O lar dos Herzog foi, duas semanas depois, atingido pela prisão e morte de Vladimir. Agora, tudo o que há é uma certidão de óbito com a verdadeira causa da morte. E José Maria Marin é presidente da Confederação Brasileira de Futebol (CBF).
Esta semana, Marin usou o site da CBF para se defender. Disse que lembrar esses fatos é uma tentativa de conturbar “as atividades do futebol brasileiro”. O Futebol não é Marin. Ele devia responder por seus atos fora da CBF. É um espanto como o Brasil é arcaico às vezes.
Há muito o que ser louvado nos esforços da Comissão da Verdade e nas reportagens que têm iluminado parte desse tempo obscuro. Mas, tudo somado, é pouco, e o ritmo, muito lento.
A Fortaleza de São João é um prédio lindo, construído em 1565, na fundação da cidade do Rio de Janeiro. Fica no sopé do Pão de Açúcar. Fui lá esta semana entrevistar a almirante Dalva, a primeira oficial general do Brasil. Ela entrou na Marinha e logo depois engravidou. Nem ela esperava e muito menos a Marinha:
— Foi uma surpresa para todos e a gente não sabia como lidar. E outras três apareceram grávidas.
A Marinha adaptou o uniforme fazendo batas de grávidas e as quatro se formaram exibindo orgulhosamente suas barrigas. Até um berçário para que elas amamentassem foi providenciado. Mas a Força não permite até hoje que mulheres entrem para o coração da carreira, que passa pela Escola Naval e leva ao comando.
Quando ela ingressou, em abril 1981, o pior da ditadura havia passado, mas se recusava a ir embora. Tanto que dias depois houve o atentado do Riocentro.

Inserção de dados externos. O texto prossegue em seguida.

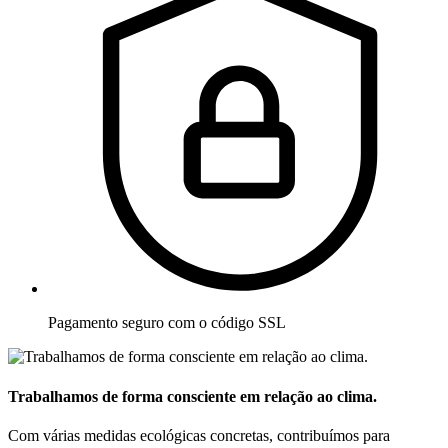
Pagamento seguro com o código SSL
Trabalhamos de forma consciente em relação ao clima.
Com várias medidas ecológicas concretas, contribuímos para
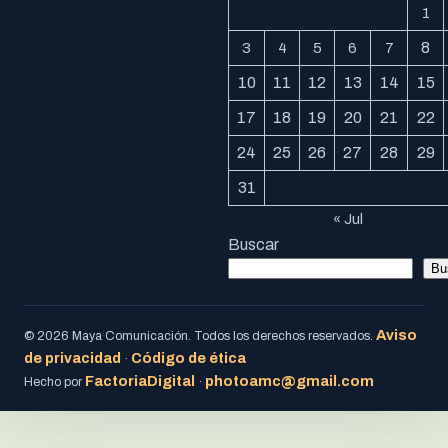
1
8
3
4
5
6
7
10
11
12
13
14
15
17
18
19
20
21
22
24
25
26
27
28
29
31
« Jul
Buscar
Bu
Aviso
© 2026 Maya Comunicación. Todos los derechos reservados.
de privacidad
Código de ética
·
FactoriaDigital
photoamc@gmail.com
Hecho por
·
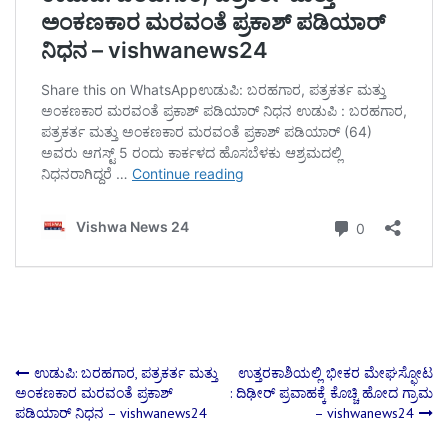
Post
ಉಡುಪಿ: ಬರಹಗಾರ, ಪತ್ರಕರ್ತ ಮತ್ತು
ಉತ್ತರಕಾಶಿಯಲ್ಲಿ ಭೀಕರ ಮೇಘಸ್ಫೋಟ
ಅಂಕಣಕಾರ ಮರವಂತೆ ಪ್ರಕಾಶ್
: ದಿಢೀರ್ ಪ್ರವಾಹಕ್ಕೆ ಕೊಚ್ಚಿ ಹೋದ ಗ್ರಾಮ
ಪಡಿಯಾರ್ ನಿಧನ – vishwanews24
– vishwanews24
navigation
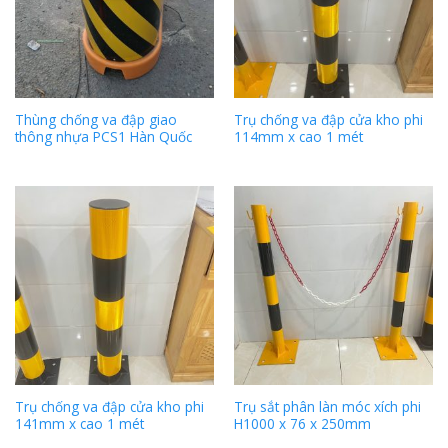
Thùng chống va đập giao
Trụ chống va đập cửa kho phi
thông nhựa PCS1 Hàn Quốc
114mm x cao 1 mét
Trụ chống va đập cửa kho phi
Trụ sắt phân làn móc xích phi
141mm x cao 1 mét
H1000 x 76 x 250mm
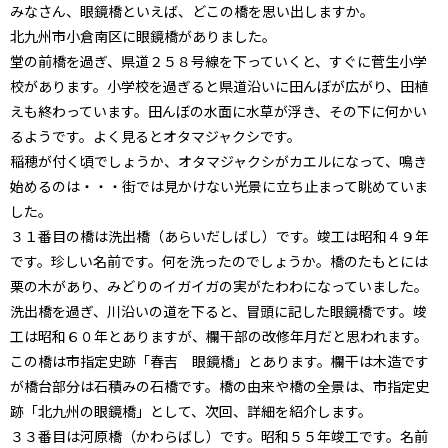
みなさん、眼鏡橋といえば、どこの橋を思い出しますか。
北九州市小倉南区に眼鏡橋がありました。
堂の前橋を過ぎ、県道２５８号線を下っていくと、すぐに菅生小学
校があります。小学校を過ぎると県道沿いに田んぼが広がり、田植
えも終わっています。田んぼの水面に水草が浮き、その下に何かい
るようです。よく見るとオタマジャクシです。
稲穂が付く頃でしょうか、オタマジャクシがカエルになって、鳴き
始めるのは・・・街では見かけない光景に立ち止まって眺めていま
した。
３１番目の橋は洗出橋（あらいだしばし）です。竣工は昭和４９年
です。珍しい名前です。何を洗ったのでしょうか。橋のたもとには
栗の木があり、みどりのイガイガの実がたわわになっていました。
洗出橋を過ぎ、川沿いの道を下ると、冒頭に記した眼鏡橋です。竣
工は昭和６０年とありますが、欄干部の改修年月だと思われます。
この橋は市指定史跡「春吉 眼鏡橋」とあります。欄干は木造です
が橋台部分は石積みの石橋です。橋の由来や橋の全景は、市指定史
跡「北九州の眼鏡橋」として、次回、詳細を紹介します。
３３番目は河原橋（かわらばし）です。昭和５５年竣工です。名前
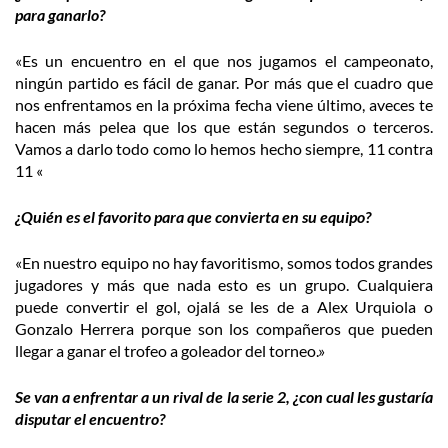
para ganarlo?
«Es un encuentro en el que nos jugamos el campeonato,
ningún partido es fácil de ganar. Por más que el cuadro que
nos enfrentamos en la próxima fecha viene último, aveces te
hacen más pelea que los que están segundos o terceros.
Vamos a darlo todo como lo hemos hecho siempre, 11 contra
11 «
¿Quién es el favorito para que convierta en su equipo?
«En nuestro equipo no hay favoritismo, somos todos grandes
jugadores y más que nada esto es un grupo. Cualquiera
puede convertir el gol, ojalá se les de a Alex Urquiola o
Gonzalo Herrera porque son los compañeros que pueden
llegar a ganar el trofeo a goleador del torneo.»
Se van a enfrentar a un rival de la serie 2, ¿con cual les gustaría
disputar el encuentro?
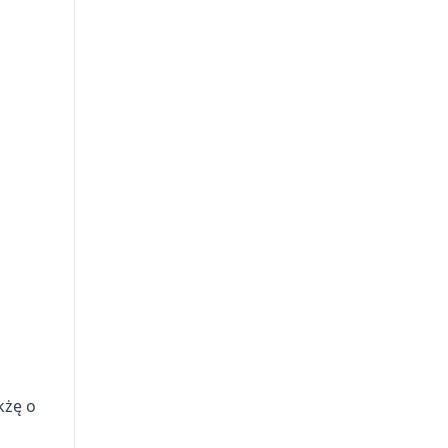
kżę o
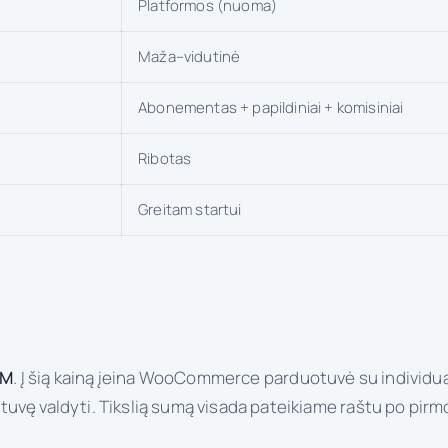
Platformos (nuoma)
Maža–vidutinė
Abonementas + papildiniai + komisiniai
Ribotas
Greitam startui
VM
. Į šią kainą įeina WooCommerce parduotuvė su individua
uvę valdyti. Tikslią sumą visada pateikiame raštu po pirmo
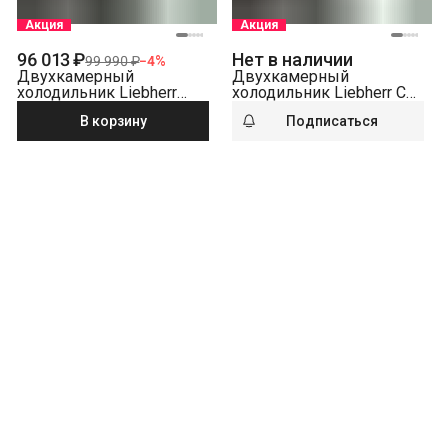
Акция
Акция
96 013 ₽
Нет в наличии
99 990 ₽
−
4
%
Двухкамерный
Двухкамерный
холодильник Liebherr
холодильник Liebherr CNf
CNsfd 5703-22 001
5703-22 001 NoFrost
В корзину
Подписаться
NoFrost серебристый
белый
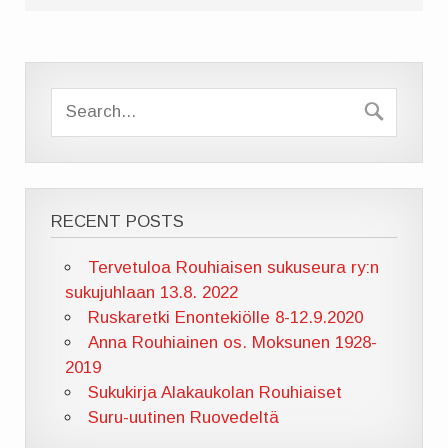
RECENT POSTS
Tervetuloa Rouhiaisen sukuseura ry:n
sukujuhlaan 13.8. 2022
Ruskaretki Enontekiölle 8-12.9.2020
Anna Rouhiainen os. Moksunen 1928-
2019
Sukukirja Alakaukolan Rouhiaiset
Suru-uutinen Ruovedeltä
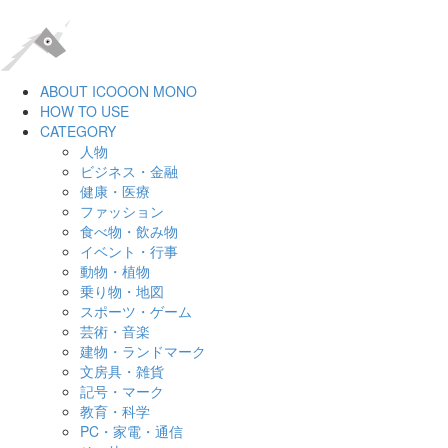
ABOUT ICOOON MONO
HOW TO USE
CATEGORY
人物
ビジネス・金融
健康・医療
ファッション
食べ物・飲み物
イベント・行事
動物・植物
乗り物・地図
スポーツ・ゲーム
芸術・音楽
建物・ランドマーク
文房具・雑貨
記号・マーク
教育・科学
PC・家電・通信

Perguntei sobre a Comissão da Verdade, um assunto que os militares enfrentam com desconforto. Ela falou:
— A Marinha é legalista e cumprirá a lei e a vontade da nossa comandante em chefe. Eu, pessoalmente, sou a favor de que as verdades sejam sempre ditas.
Os avanços acontecem no Brasil, mas muito devagar. Ontem, um pedaço da verdade foi dita. Mas muito está encoberto. A esperança ainda tem que se equilibrar.